My 2x great-grandmother Emma Eliza House (nee Cook) was born on 18th March 1881 in Tottenham, Edmonton in Middlesex. She was 1 of 10 known children; Alfred (1878-?), Alice (1879-?), Emma Eliza (1881-1961), William (1884-?), James (1886-?), Henry Elijah (1888-?), Lilian (1890-1901), John Frederick (1892-1963), Ernest (1894-?) and Alexander (1896-?). Their parents were Henry and Eliza Harriet Cook (nee Taylor).
I have found the baptism record for Emma. It states that the Cook family were living at 5 Vine Cottages, Tottenham, at the time of Emma’s baptism. Henry Cook, her father was a Platelayer.
Emma married George House on 30th March 1907 in Fawley, Hampshire. I recently acquired a photo of their wedding from my grandmother’s cousin. For some reason, the couple has been cut out of a larger photo. We as a family are unsure of why but it could have been to go in a frame of some kind. At the time of their wedding, Emma was pregnant with her first son.
George and Emma lived at Fawley, Hampshire, where they went on to have a total of 4 children, the youngest being my great grandmother Dorothy Annie May House, who was born in 1913.

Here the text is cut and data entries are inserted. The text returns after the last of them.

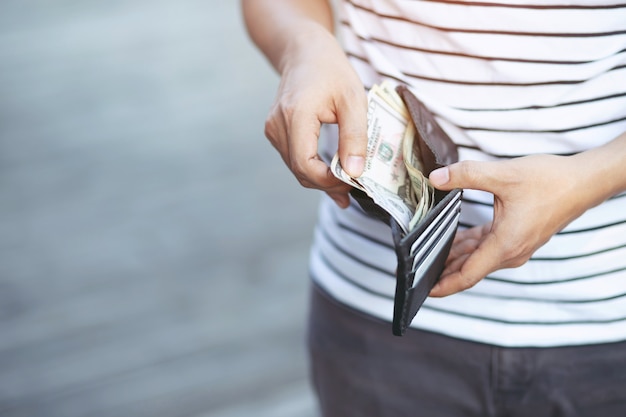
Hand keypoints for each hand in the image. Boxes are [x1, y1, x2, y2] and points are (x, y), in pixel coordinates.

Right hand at [264, 27, 367, 206]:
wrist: (305, 52)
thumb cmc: (331, 71)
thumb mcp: (353, 101)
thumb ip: (355, 137)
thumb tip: (354, 173)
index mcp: (295, 115)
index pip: (305, 164)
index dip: (328, 181)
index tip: (352, 183)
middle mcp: (277, 125)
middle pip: (300, 170)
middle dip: (327, 184)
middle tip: (354, 190)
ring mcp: (273, 130)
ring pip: (296, 168)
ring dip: (321, 180)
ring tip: (347, 184)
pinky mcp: (275, 132)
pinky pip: (294, 159)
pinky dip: (313, 169)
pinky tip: (332, 172)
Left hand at [427, 154, 598, 296]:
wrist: (584, 182)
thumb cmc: (551, 182)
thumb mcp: (503, 175)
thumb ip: (467, 175)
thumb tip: (437, 177)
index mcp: (505, 246)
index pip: (468, 276)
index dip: (444, 285)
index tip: (424, 290)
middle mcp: (510, 252)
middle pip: (469, 268)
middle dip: (443, 269)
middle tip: (416, 268)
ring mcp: (515, 245)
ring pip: (477, 256)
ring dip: (455, 255)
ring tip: (428, 253)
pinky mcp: (517, 235)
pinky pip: (487, 245)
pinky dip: (470, 244)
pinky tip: (454, 238)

The image below shows a newspaper article which reports an apparent ‘Unprovoked’ Assault. As amusing as it seems, I do not believe that it was unprovoked. Family members who knew Emma personally, have all told me that she would be able to stick up for herself as she could be fiery, but she would have never caused something unprovoked.
In 1919 the House family moved from Fawley, Hampshire to Paull, East Yorkshire. This was because George House had been posted at Paull Battery. He was a Royal Marine and had been given the opportunity, after his discharge from the forces. My grandmother told me that Emma never liked living in the north – she preferred it down south.
The photograph below shows Emma stood between her two daughters; Lily (on the left) and Dorothy (on the right).
Emma enjoyed going to the Royal Oak pub in Paull and enjoyed drinking a Whisky and Peppermint. My grandmother’s cousins have told me that Emma always had a pig in the sty, ready for Christmas. She would hang the pig up in the house, after preserving it for future use.
In 1961, Emma was caught in a fire in her bedroom in Paull. This was caused by her nighty (dressing gown) catching fire on the electric heater. A lodger called Tom Dalton, who was living at the house, tried to help her by wrapping her up and attempting to carry Emma down the stairs. This, in fact, made the burns and injuries worse. On 13th February 1961, Emma sadly passed away as a result of her burns.
Emma is buried with her husband George in Paull, East Yorkshire. I am yet to find out the dates of burial. The photo below shows their gravestone. This photo was taken a while ago; I found it with my grandmother in her photographs.